* [About this exercise]: In the records that follow, find each line with the word "back" and copy it.

* [Provided records]:
=====

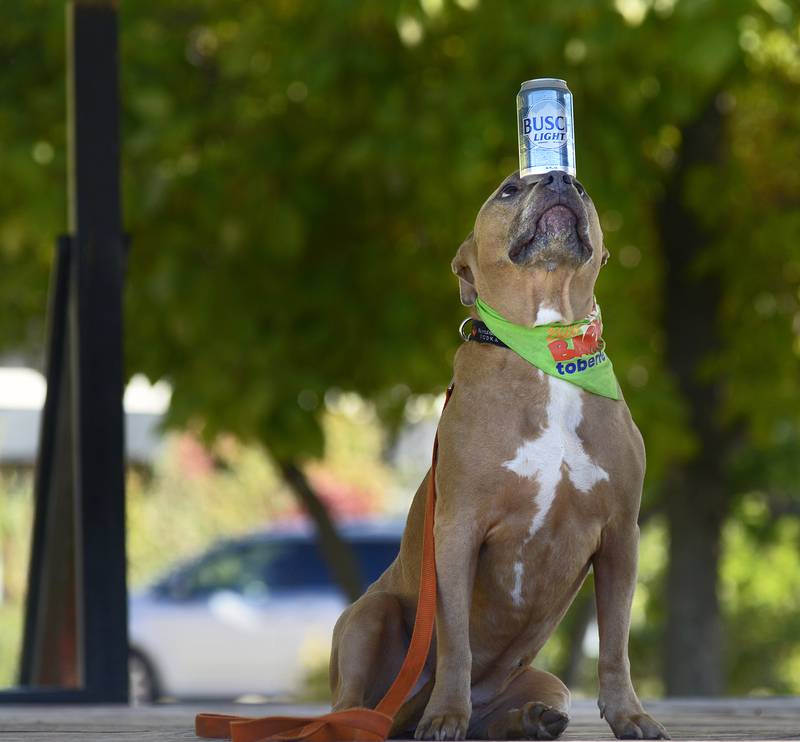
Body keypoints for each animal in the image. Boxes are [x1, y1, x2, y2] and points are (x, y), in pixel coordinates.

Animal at [326, 171, 668, 740]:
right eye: (509, 189)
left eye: (584, 188)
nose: (560, 177)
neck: (546, 351)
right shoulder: (457, 531)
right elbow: (456, 642)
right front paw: (446, 713)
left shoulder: (621, 536)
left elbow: (615, 644)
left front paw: (630, 715)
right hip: (370, 616)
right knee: (350, 703)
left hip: (544, 679)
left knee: (495, 718)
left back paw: (529, 719)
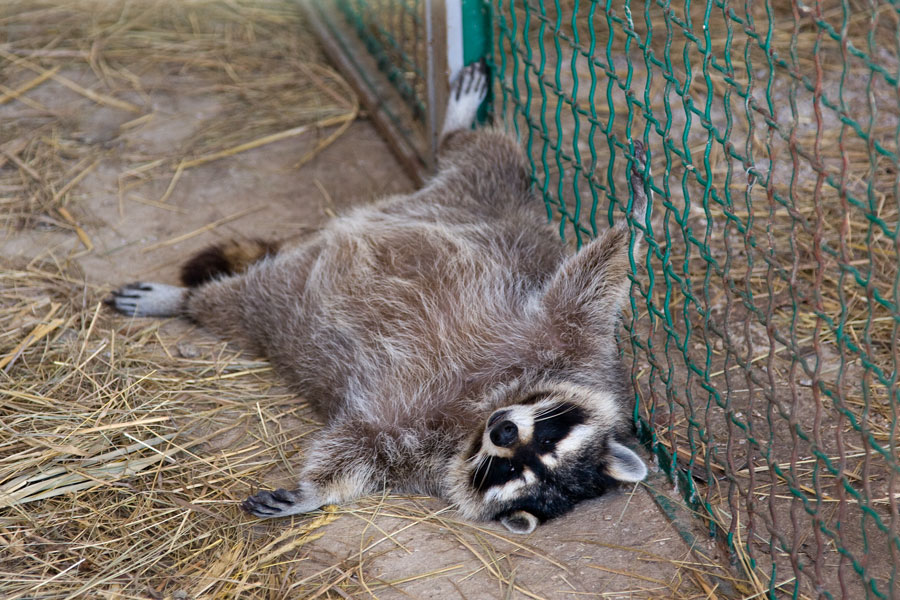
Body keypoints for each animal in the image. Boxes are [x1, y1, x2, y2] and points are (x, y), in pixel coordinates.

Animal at [109, 62, 652, 536]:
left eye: (509, 474)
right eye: (546, 435)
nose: (499, 431)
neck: (491, 397)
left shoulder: (413, 443)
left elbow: (360, 443)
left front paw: (315, 492)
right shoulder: (568, 341)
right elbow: (593, 278)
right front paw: (637, 218)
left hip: (281, 307)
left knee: (236, 307)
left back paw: (192, 302)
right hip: (482, 200)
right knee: (491, 155)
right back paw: (454, 128)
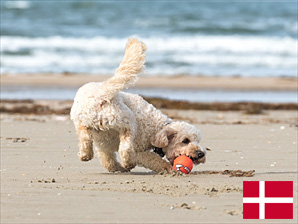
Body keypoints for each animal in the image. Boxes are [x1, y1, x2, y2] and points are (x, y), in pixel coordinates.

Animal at [70, 38, 206, 172]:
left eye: (197, 140)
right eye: (185, 141)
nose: (201, 154)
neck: (157, 129)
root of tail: (101, 93)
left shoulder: (103, 145)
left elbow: (107, 160)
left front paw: (116, 168)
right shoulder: (139, 151)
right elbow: (154, 160)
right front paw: (168, 168)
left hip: (83, 121)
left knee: (86, 137)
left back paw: (86, 154)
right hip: (127, 120)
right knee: (126, 144)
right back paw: (128, 162)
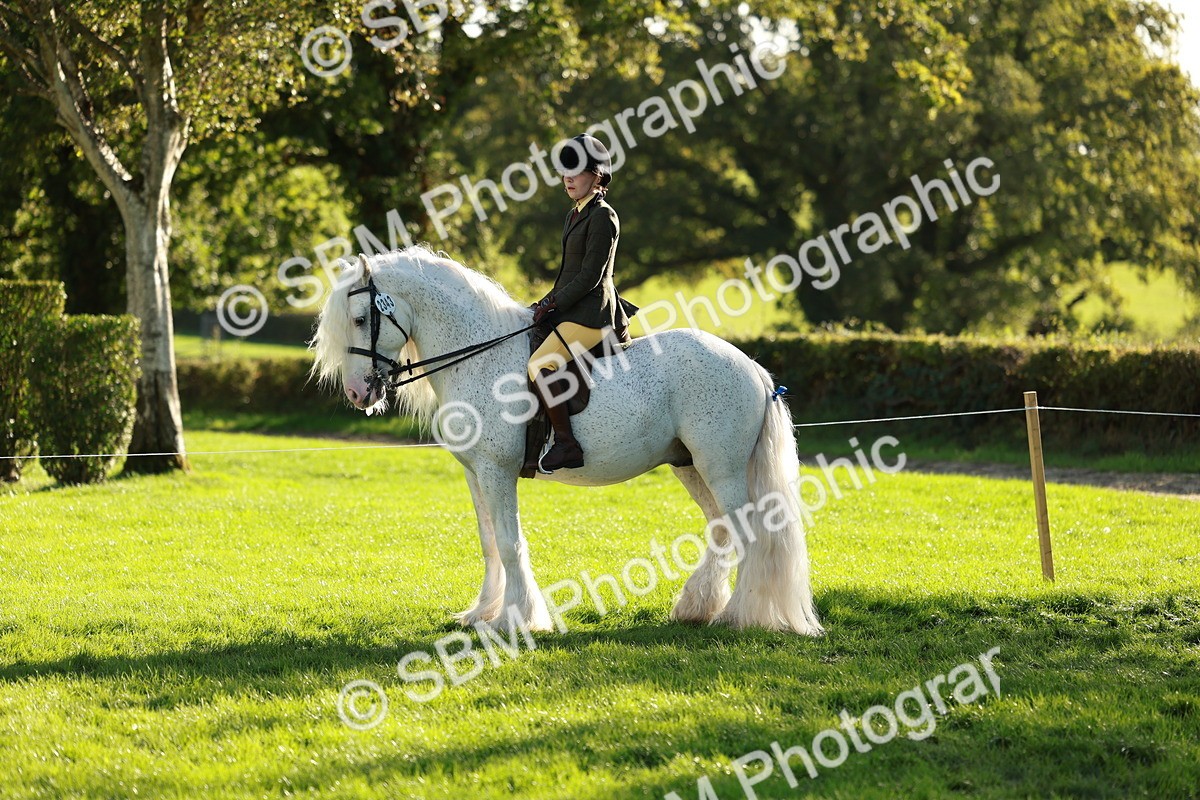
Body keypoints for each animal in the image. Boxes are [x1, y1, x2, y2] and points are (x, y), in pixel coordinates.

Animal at [310, 245, 822, 636]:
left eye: (361, 319)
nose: (357, 393)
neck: (480, 355)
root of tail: (751, 367)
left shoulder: (497, 471)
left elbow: (510, 543)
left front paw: (516, 620)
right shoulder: (477, 474)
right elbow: (489, 543)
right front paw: (482, 613)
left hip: (721, 466)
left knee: (747, 531)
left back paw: (738, 617)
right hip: (690, 466)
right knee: (721, 530)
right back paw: (697, 608)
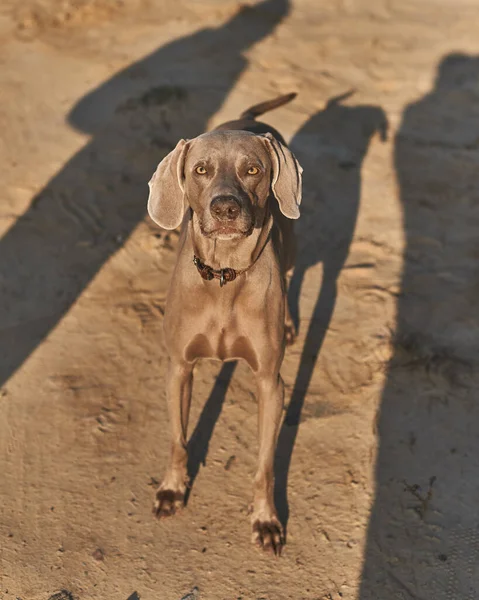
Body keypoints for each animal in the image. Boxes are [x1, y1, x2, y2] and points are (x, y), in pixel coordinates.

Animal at [148, 91, 302, 556]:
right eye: (201, 169)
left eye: (253, 169)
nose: (226, 208)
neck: (223, 276)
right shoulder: (178, 367)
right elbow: (178, 440)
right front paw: (172, 490)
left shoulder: (271, 382)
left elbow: (265, 464)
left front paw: (266, 520)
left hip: (292, 238)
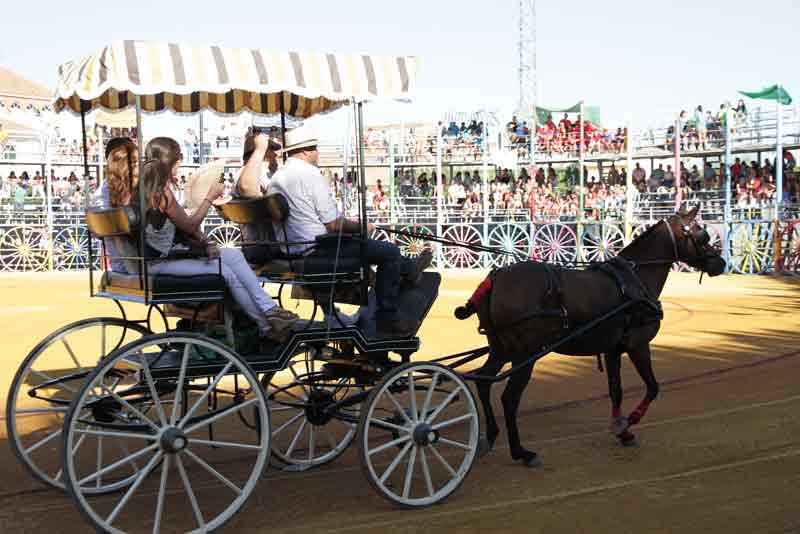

=====

* [Result for this task]:
left back paw: (529, 719)
left back paw: (192, 302)
right back paw: (454, 128)
left back paw: (86, 154)
right back paw: (128, 162)
left back paw: (738, 617)
right back paw: (697, 608)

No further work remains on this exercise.